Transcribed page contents
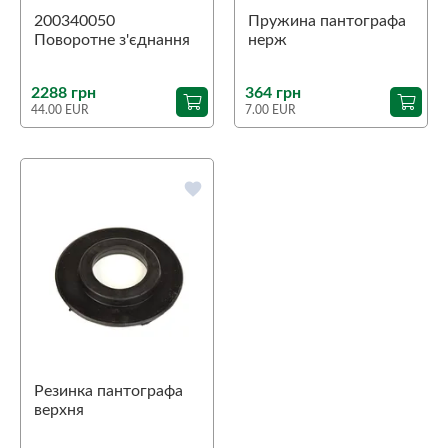
200340050
Пружина пантографа
Поворотне з'єднання
нерж
ST-340 1/4"В-1/2"В
нерж.
2288 грн
364 грн
44.00 EUR
7.00 EUR
favorite
Резинка пантографа
верхня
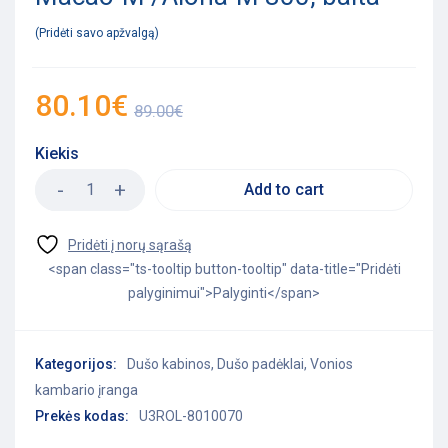
Pridėti savo apžvalgą
80.10
€
89.00
€
Kiekis
Add to cart
<span class="ts-tooltip button-tooltip" data-title="Pridėti
palyginimui">Palyginti</span>
Kategorijos:
Dušo kabinos
,
Dušo padėklai
,
Vonios
kambario įranga
Prekės kodas:
U3ROL-8010070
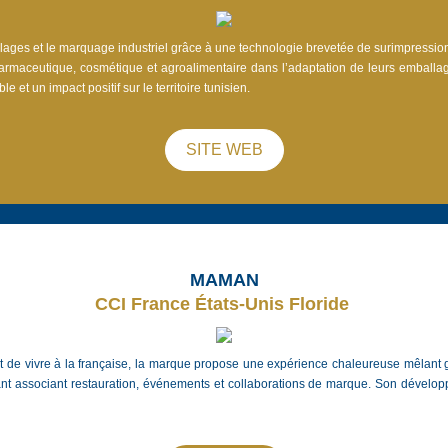
lages et le marquage industriel grâce à une technologie brevetée de surimpression 
armaceutique, cosmétique et agroalimentaire dans l’adaptation de leurs emballag
 et un impact positif sur le territoire tunisien. 
SITE WEB
MAMAN
CCI France États-Unis Floride 
 de vivre à la française, la marque propose une expérience chaleureuse mêlant ga
t associant restauration, événements et collaborations de marque. Son développe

* **EXERCISE INSTRUCTIONS**
Using the entries above, extract exactly the lines from the one that contains "Пружина пантографа" through the one that contains "kambario įranga". Do not carry over any pictures.

* **WRITTEN REPLY**
Пружина пантографа
Поворотне з'єднання
нерж
ST-340 1/4"В-1/2"В
нерж.
2288 грн
364 грн
44.00 EUR
7.00 EUR
favorite
Резинка пантографа
верхня
Pridėti savo apžvalgą
80.10
€
89.00
€
Kiekis
Add to cart
<span class="ts-tooltip button-tooltip" data-title="Pridėti
palyginimui">Palyginti</span>
Kategorijos:
Dušo kabinos
,
Dušo padėklai
,
Vonios
kambario įranga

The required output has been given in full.